Supplied data:
--

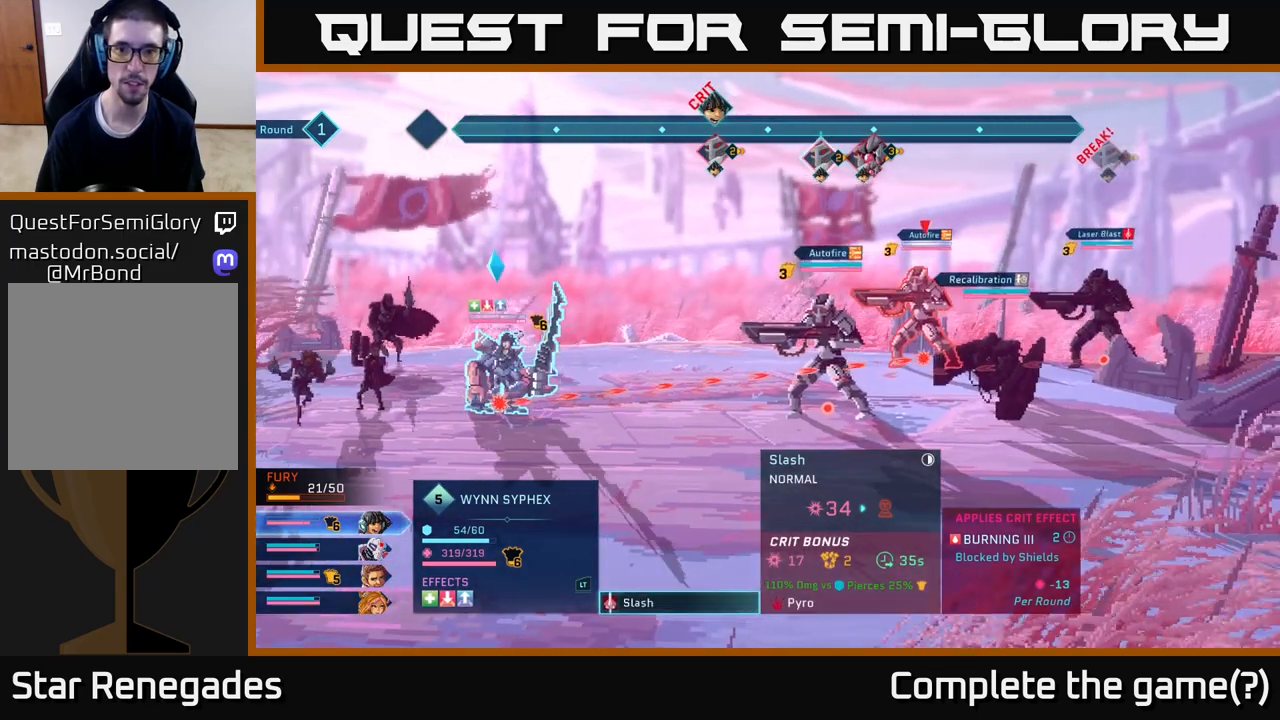
{"buttons": [], "left_stick": "center", "right_stick": "center", "events": [[100, "left_stick", "down"], [300, "left_stick", "center"]]}
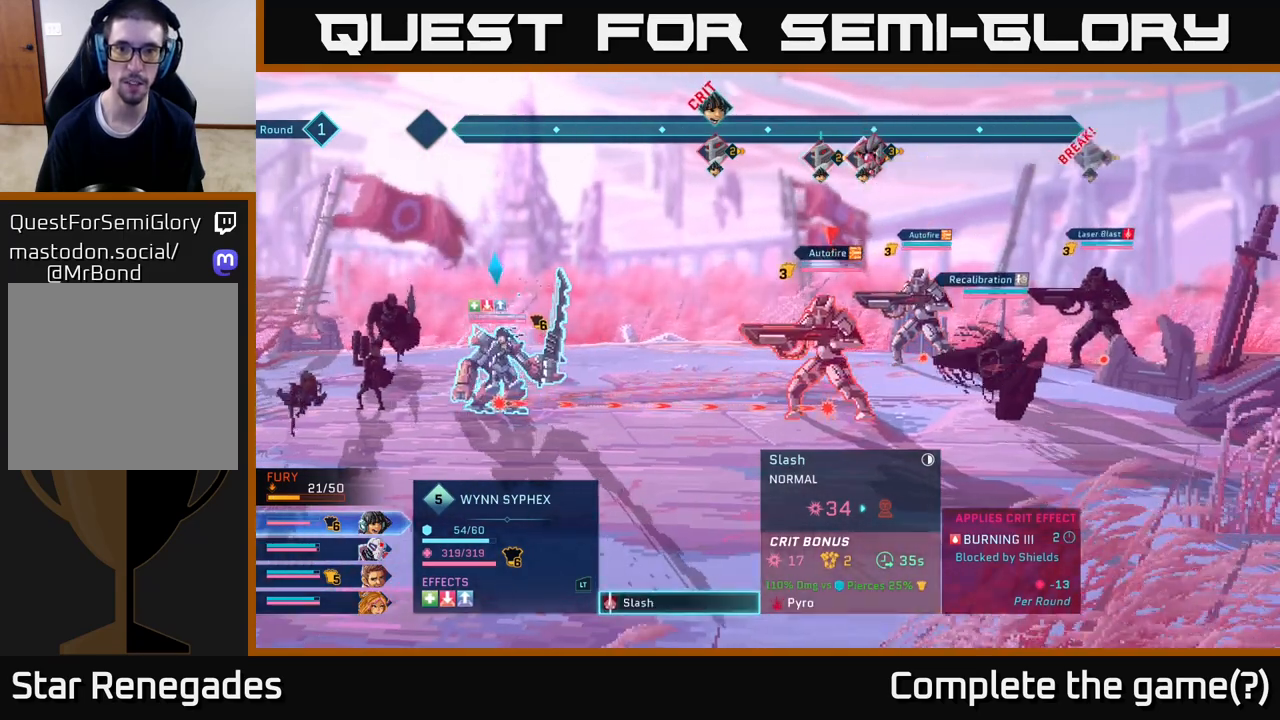
{"buttons": [], "left_stick": "center", "right_stick": "center", "events": [[317, "left_stick", "up"], [467, "left_stick", "center"]]}
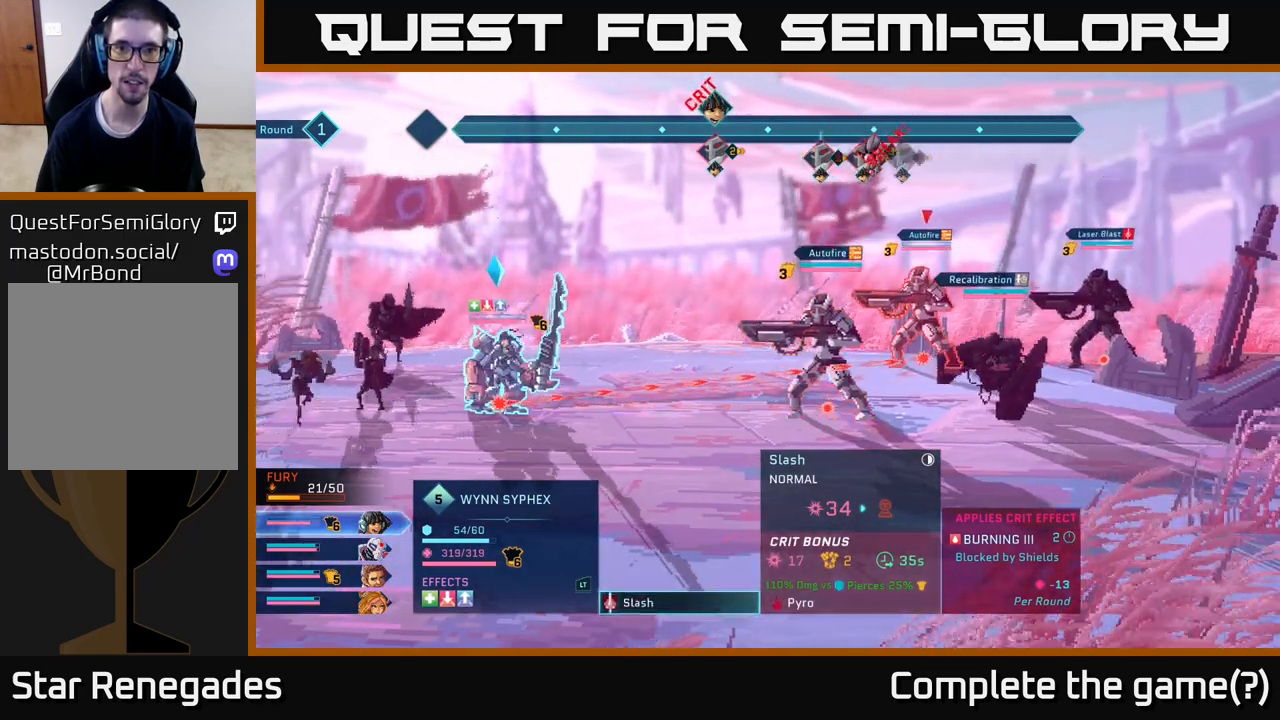
{"buttons": [], "left_stick": "right", "right_stick": "center", "events": [[100, "left_stick", "up"], [250, "left_stick", "center"], [467, "left_stick", "right"]]}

--

No pictures belong in the copy. Repeat the listing above exactly.

{"buttons": [], "left_stick": "center", "right_stick": "center", "events": [[100, "left_stick", "down"], [300, "left_stick", "center"]]}
{"buttons": [], "left_stick": "center", "right_stick": "center", "events": [[317, "left_stick", "up"], [467, "left_stick", "center"]]}
{"buttons": [], "left_stick": "right", "right_stick": "center", "events": [[100, "left_stick", "up"], [250, "left_stick", "center"], [467, "left_stick", "right"]]}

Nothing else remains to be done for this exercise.